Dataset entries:
+ + + + +

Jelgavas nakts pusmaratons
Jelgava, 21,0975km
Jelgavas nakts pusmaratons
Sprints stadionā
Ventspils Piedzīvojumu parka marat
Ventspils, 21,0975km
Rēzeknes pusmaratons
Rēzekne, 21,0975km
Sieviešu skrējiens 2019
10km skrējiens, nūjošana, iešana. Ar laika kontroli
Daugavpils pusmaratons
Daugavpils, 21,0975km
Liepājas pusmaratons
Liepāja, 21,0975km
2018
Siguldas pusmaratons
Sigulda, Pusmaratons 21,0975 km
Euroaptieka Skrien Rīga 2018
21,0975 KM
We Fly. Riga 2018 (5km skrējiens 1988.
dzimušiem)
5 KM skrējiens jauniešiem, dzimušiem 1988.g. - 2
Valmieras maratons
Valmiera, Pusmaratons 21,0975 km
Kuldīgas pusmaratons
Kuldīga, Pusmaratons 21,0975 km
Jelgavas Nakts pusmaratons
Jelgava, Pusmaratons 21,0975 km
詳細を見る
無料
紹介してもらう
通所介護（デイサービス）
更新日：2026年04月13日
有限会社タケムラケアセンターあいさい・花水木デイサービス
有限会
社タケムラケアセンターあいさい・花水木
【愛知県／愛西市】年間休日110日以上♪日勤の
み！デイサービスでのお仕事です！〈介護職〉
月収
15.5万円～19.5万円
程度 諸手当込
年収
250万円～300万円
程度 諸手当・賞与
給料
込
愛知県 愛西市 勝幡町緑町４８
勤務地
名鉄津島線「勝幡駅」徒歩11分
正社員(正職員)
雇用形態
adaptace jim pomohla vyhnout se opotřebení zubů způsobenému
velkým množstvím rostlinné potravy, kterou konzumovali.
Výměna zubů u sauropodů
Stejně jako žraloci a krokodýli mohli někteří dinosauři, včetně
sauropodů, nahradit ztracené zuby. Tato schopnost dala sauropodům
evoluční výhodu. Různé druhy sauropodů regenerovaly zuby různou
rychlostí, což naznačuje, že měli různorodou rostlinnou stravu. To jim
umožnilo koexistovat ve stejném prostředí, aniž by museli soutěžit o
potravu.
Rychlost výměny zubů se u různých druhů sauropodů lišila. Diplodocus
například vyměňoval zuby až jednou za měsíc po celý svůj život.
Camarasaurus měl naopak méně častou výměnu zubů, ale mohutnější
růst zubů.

+ + + + +

| TASK INSTRUCTIONS |
I would like the records restated exactly, with every line intact.

| RESPONSE BELOW |
Jelgavas nakts pusmaratons
Jelgava, 21,0975km
Jelgavas nakts pusmaratons
Sprints stadionā
Ventspils Piedzīvojumu parka marat
Ventspils, 21,0975km
Rēzeknes pusmaratons
Rēzekne, 21,0975km
Sieviešu skrējiens 2019
10km skrējiens, nūjošana, iešana. Ar laika kontroli
Daugavpils pusmaratons
Daugavpils, 21,0975km
Liepājas pusmaratons
Liepāja, 21,0975km
2018
Siguldas pusmaratons
Sigulda, Pusmaratons 21,0975 km
Euroaptieka Skrien Rīga 2018
21,0975 KM
We Fly. Riga 2018 (5km skrējiens 1988.
dzimušiem)
5 KM skrējiens jauniešiem, dzimušiem 1988.g. - 2
Valmieras maratons
Valmiera, Pusmaratons 21,0975 km
Kuldīgas pusmaratons
Kuldīga, Pusmaratons 21,0975 km
Jelgavas Nakts pusmaratons
Jelgava, Pusmaratons 21,0975 km
詳細を見る
無料
紹介してもらう
通所介護（デイサービス）
更新日：2026年04月13日
有限会社タケムラケアセンターあいさい・花水木デイサービス
有限会
社タケムラケアセンターあいさい・花水木
【愛知県／愛西市】年間休日110日以上♪日勤の
み！デイサービスでのお仕事です！〈介護職〉
月収
15.5万円～19.5万円
程度 諸手当込
年収
250万円～300万円
程度 諸手当・賞与
給料
込
愛知県 愛西市 勝幡町緑町４８
勤務地
名鉄津島線「勝幡駅」徒歩11分
正社員(正職員)
雇用形態
adaptace jim pomohla vyhnout se opotřebení zubů způsobenému
velkým množstvím rostlinné potravy, kterou konzumovali.
Výměna zubů u sauropodů
Stejně jako žraloci a krokodýli mohli někteří dinosauři, včetně
sauropodů, nahradit ztracené zuby. Tato schopnost dala sauropodům
evoluční výhodu. Různé druhy sauropodů regenerovaly zuby různou
rychlostí, což naznačuje, že měli různorodou rostlinnou stravu. To jim
umožnilo koexistovat ve stejném prostředí, aniž by museli soutěžit o
potravu.
Rychlost výměny zubů se u různých druhů sauropodů lišila. Diplodocus
například vyměňoval zuby až jednou za měsíc po celý svůj život.
Camarasaurus měl naopak méně častou výměnu zubů, ale mohutnější
růst zubů.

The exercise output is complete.